Japanese Memories

D. J. Cools

8/6/20162 min read

The first cultural experience I can remember outside of the scattering of family and white farmers I grew up among, was taking a field trip on Japan Airlines (JAL) when I was 9 years old. This was a surprising and unlikely event, considering I was home-schooled and lived deep in farming country. I’m not sure how it came about—through the prodding of one of my mother’s friends, I think—but in any case, I found myself on board my first airplane (a 747 Jumbo Jet), surrounded by people who were wholly strange to me. When the stewardesses came into the cabin to talk with the group of children I still remember my self-conscious awe—they were so beautiful! Two of the women (their names were Keiko and Shimamura) wrote my name in Kanji and talked to me about their homes in Tokyo. My tiny Eastern Washington world had expanded and altered forever. Over the next few years I read about Japan, watched a lot of anime, briefly took lessons in Japanese and vowed to visit one day.
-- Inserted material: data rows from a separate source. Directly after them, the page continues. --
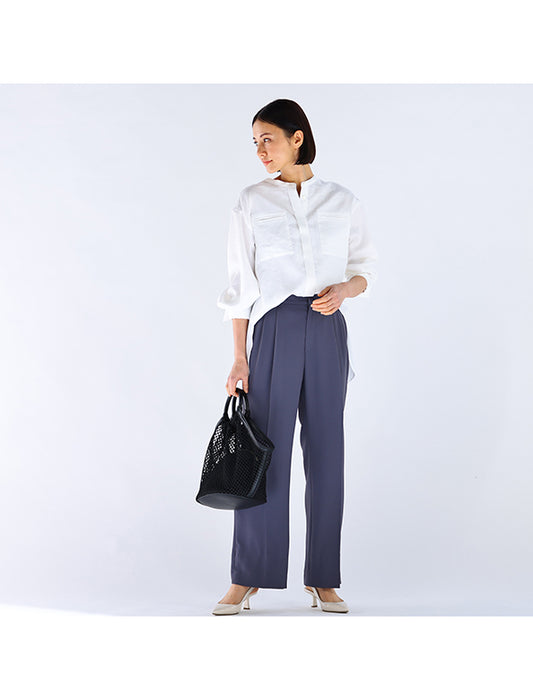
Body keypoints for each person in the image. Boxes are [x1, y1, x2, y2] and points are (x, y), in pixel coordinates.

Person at [212, 98, 378, 615]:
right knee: (264, 453)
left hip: (327, 327)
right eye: (255, 142)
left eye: (268, 139)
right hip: (274, 328)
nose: (261, 150)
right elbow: (240, 284)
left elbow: (364, 269)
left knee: (327, 454)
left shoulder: (342, 200)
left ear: (297, 137)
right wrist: (239, 357)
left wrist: (345, 290)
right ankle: (248, 576)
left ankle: (323, 577)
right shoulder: (251, 201)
Inevitably, things change as we get older, and my interest in Japan went into hibernation. I got married, moved to new towns, changed careers, had kids. When I started writing picture books, I begin sifting through the mistier parts of my memory, my childhood, seeking authentic material for my stories. What did I care about when I was little? What did I want to do? Which brought me back to Japan.

Then I made a shocking discovery. Somehow, in all my reading I had never uncovered the events that began in 1942 on the West Coast, resulting in, after American slavery of black people, one of the worst violations of human rights in our country’s history. I tried to talk to people about it, but my questions were met with blank looks. No one seemed to have ever heard of the internment of Japanese Americans in WWII. How was this possible?

I began researching and reading articles, accounts and historical fiction: Hotel on the corner of Bitter and Sweet by Jamie Ford, and Paper Wishes by Lois Sepahban. I visited the Panama Hotel in Seattle, and interviewed Dr. Uchiyama. At the encouragement of my wife Anna, I wrote a children’s picture book with those Seattle events in the 1940s as the backdrop to the story.

In our present time of social and cultural unrest in America, it’s important to remember the humanity of the people around us, regardless of where they come from. America talks about building walls, deporting, restricting, protecting ourselves. There are troubling issues on both sides. There is no easy answer or blanket policy that makes sense. In 1941 Japan attacked Pearl Harbor—but the Japanese Americans living in this country, then as now, were as American as any of us. Many were second generation Americans. To associate them with the actions of their country of origin, to persecute, antagonize and insult them, force them to leave their homes, abandon their possessions, and ship them off to internment camps is ridiculous and horrific.

We are all immigrants. Every one of us. Our families and ancestors were welcomed by those who were here before us, and we carved out lives as strangers in a new land. That is what America is and has been since the start. Let’s not not forget why people come here.